Rep. Panetta's announcement follows a weekend television appearance by Richard Darman, director of the Office of Management and Budget, in which he softened his opposition to holding budget negotiations next year and outlined three conditions under which the administration would consider doing so.

Rep. Panetta said he and Mr. Darman agree on two of those conditions: that new negotiations should not simply shift money from defense into other areas but should aim to stimulate the flagging economy; and that they further reduce the deficit, in part through reform of entitlement programs such as Medicare and Social Security.

Rep. Panetta said he took exception only to Mr. Darman's third condition -- that negotiators consider "growth-oriented measures," primarily a cut in the capital gains tax. That also was the principal bone of contention between Democrats and President Bush in the negotiations last year.

Mr.

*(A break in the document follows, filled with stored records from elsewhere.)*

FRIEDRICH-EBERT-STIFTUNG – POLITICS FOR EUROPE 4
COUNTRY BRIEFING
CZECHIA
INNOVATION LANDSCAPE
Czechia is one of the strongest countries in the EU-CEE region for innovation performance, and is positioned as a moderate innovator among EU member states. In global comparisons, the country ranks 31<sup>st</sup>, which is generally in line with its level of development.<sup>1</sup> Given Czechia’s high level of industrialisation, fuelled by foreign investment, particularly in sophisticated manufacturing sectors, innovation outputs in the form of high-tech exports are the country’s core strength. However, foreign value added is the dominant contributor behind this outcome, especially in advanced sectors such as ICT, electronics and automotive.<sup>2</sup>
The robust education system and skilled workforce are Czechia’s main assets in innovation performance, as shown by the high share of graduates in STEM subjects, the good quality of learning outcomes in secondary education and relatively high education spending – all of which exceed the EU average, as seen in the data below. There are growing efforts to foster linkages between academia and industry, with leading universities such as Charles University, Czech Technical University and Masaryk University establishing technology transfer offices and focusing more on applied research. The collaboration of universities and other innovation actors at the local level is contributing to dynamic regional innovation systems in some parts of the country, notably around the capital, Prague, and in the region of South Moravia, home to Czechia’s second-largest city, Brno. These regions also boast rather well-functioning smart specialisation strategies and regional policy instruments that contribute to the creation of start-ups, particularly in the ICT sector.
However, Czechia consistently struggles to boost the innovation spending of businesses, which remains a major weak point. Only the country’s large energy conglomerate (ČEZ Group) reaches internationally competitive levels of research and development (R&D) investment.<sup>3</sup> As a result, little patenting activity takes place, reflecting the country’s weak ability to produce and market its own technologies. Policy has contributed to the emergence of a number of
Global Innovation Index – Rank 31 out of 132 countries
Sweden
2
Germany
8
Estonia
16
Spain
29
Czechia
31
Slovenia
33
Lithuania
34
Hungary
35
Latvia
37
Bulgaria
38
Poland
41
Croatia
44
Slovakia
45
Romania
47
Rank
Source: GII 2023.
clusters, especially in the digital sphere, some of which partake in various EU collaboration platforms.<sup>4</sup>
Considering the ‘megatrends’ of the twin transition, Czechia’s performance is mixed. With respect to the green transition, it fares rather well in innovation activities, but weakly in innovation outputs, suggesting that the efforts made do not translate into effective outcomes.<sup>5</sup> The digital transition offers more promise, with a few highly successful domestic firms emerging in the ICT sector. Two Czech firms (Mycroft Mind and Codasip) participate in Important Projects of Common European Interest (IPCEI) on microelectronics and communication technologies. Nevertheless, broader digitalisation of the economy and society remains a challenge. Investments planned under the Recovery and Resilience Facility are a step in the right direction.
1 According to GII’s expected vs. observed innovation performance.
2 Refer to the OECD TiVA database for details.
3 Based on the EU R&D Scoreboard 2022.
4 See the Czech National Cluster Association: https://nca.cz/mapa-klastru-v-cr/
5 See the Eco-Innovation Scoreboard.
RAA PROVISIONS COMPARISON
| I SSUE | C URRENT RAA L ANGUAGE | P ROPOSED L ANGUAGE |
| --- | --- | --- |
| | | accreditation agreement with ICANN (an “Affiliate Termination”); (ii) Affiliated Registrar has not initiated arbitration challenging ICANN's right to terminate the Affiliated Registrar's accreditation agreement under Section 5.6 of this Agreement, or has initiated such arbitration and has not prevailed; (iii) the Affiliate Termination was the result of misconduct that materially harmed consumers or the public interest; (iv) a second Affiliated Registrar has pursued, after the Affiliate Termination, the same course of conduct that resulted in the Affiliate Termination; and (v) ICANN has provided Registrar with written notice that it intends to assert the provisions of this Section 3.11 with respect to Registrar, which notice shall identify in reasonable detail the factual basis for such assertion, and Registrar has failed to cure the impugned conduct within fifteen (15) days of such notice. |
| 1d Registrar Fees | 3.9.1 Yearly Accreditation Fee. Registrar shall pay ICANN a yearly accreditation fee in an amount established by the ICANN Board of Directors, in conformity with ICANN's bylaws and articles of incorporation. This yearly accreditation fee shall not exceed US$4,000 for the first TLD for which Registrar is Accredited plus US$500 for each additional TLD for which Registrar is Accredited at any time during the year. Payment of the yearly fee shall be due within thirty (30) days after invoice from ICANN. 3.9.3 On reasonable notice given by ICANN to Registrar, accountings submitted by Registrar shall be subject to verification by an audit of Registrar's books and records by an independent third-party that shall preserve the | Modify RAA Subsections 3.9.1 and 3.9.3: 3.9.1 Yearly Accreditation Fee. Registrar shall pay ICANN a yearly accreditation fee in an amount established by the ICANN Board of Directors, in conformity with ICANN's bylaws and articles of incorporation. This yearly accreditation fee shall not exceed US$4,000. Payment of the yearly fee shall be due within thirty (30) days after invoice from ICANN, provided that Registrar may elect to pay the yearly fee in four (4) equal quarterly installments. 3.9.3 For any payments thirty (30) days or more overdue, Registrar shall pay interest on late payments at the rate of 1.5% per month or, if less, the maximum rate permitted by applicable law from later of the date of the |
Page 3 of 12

Darman's change of mind about reopening the agreement reflects the growing pressures from both Republicans and Democrats to further slash defense in light of the developments in the Soviet Union, Rep. Panetta said. Republicans want to funnel the savings into deficit reduction and tax cuts, while Democrats generally favor channeling it into domestic programs.

Mr. Darman had previously contended that a presidential election year, with its charged atmosphere and predictable politicking, would be a poor time to try to rewrite the agreement. But Rep. Panetta noted that last year's accord -- the most far-reaching agreement to be reached in years -- was fored in the midst of a congressional election.

Noting that Sen. Phil Gramm, R-Tex. -- one of the chief Republican negotiators -- is now one of the leading proponents for "breaching the walls" of the agreement, Rep. Panetta said, "I don't think we will have the convenience to wait until after the election."

Rep. Panetta presented a 10-year plan, developed at the request of House Speaker Thomas Foley, D-Wash., and aimed at reducing the deficit to less than 1% of GNP. He said he and other budget committee members will amend and refine the proposal, with the goal of presenting it to the President as guidance in developing his own budget for fiscal 1993 and beyond.

Rep. Panetta's plan would cut defense by another $200 billion to $600 billion, reduce entitlement programs by $165 billion to $200 billion, and achieve between $65 billion and $105 billion of savings in other domestic areas, principally through the consolidation of the 14 federal departments into six agencies.

The plan calls for $1 of new taxes for each $2 spending cut, the same as last year's agreement, to raise between $250 billion and $400 billion. It would also selectively increase spending by between $305 billion and $370 billion in high-priority domestic areas such as infrastructure, education, and health care.

The plan would also allow some "tax incentives" for economic growth, but assumes that they would be paid for with revenue increases in other areas, Rep. Panetta said.